Meaning Behind the Name

“The end of the beginning” is what the Master of Ceremonies at my White Coat called this upcoming year…the year of clinical clerkships/rotations/etc. It’s not quite the end of school, since graduation is still a year away, but it’s not exactly the beginning of the next chapter either. It’s sort of a bridge between the didactic classroom setting and a taste of “the life of a pharmacist.” The life of a pharmacist, huh? Makes it sound exhilarating and cutting edge and exciting…well that’s because IT IS!! Seriously, when I think of my future career, there’s always action hero, “save the world” music playing in the background…I wake up every morning excited to get to work and round with doctors, nurses, and other health care professionals…I picture other members of the team directing drug therapy questions at me, and expecting me to be the drug expert…I can usually answer them off the top of my head, only sometimes relying on my smart phone. I picture my future career as a life long learning path, so nothing ever gets old. Most importantly, I picture what I do as a living as something that positively impacts the life of patients everyday…whether it’s holding a newly diagnosed diabetic’s hand when they’re picking up their insulin for the first time, or saving someone on a tight budget $100 a month by switching them to a combination product for his/her asthma after completing medication therapy management (MTM), or making an important recommendation to a physician who wants to know, “What do you suggest?”

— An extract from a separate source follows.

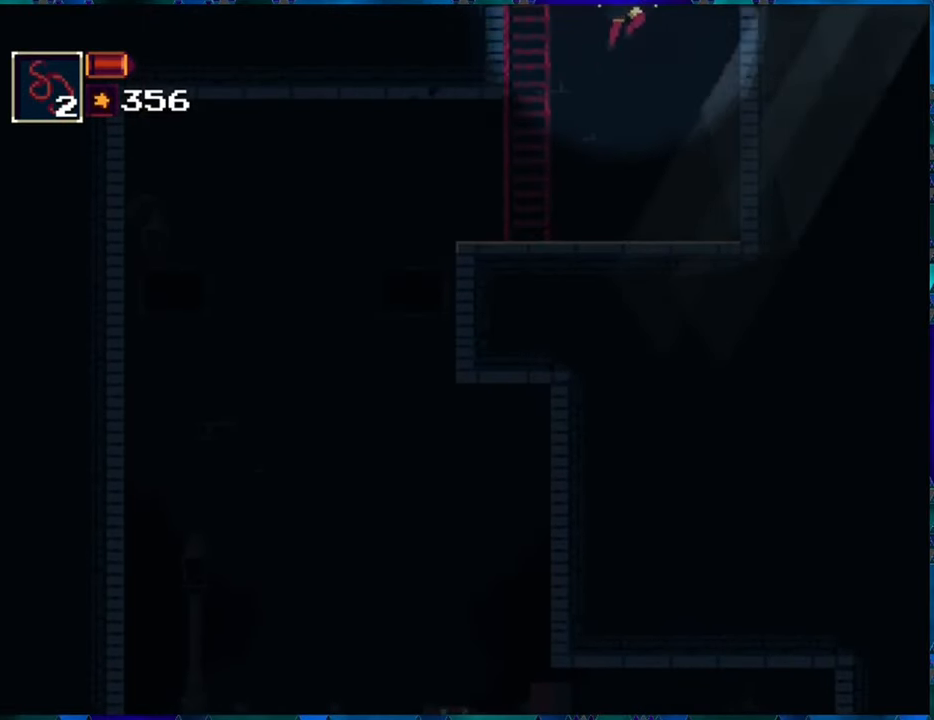
{"buttons": ["B"], "left_stick": "center", "right_stick": "center", "events": [[16, "DPAD_RIGHT", "up"], [66, "B", "up"], [116, "B", "down"], [233, "B", "up"], [317, "B", "down"], [417, "B", "up"], [483, "B", "down"]]}
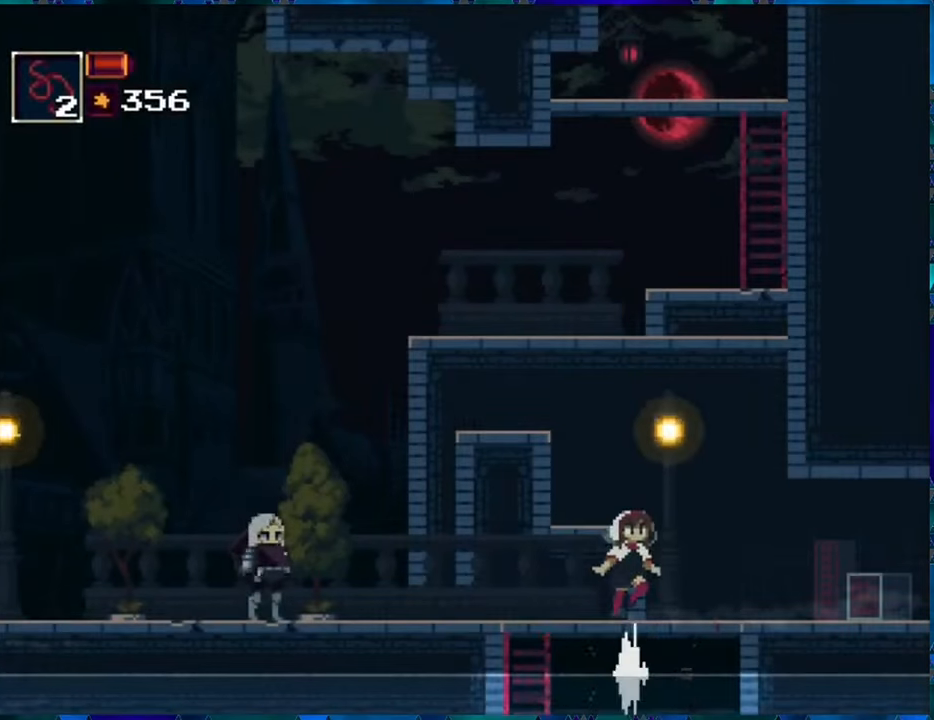
{"buttons": [], "left_stick": "center", "right_stick": "center", "events": [[300, "B", "up"]]}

Now I understand that I have heard a lot about the pharmacist’s role in health care, but have yet to experience it first hand. I understand that it may not live up to my idealistic day dream, and that I might actually not wake up to action hero music every morning! But honestly, my career will be what I make it. The perception of how valuable a pharmacist is to everyone I interact with will depend not only on what I know, but how I communicate it. It takes well-rounded knowledge and confidence to gain trust with both patients and other health care professionals, and the road to both of those things begins now with rotations. This is why this next year is significant to me, and why I decided to start this blog to capture the highlights of “the beginning of the end” [in accordance with HIPAA of course ;) ].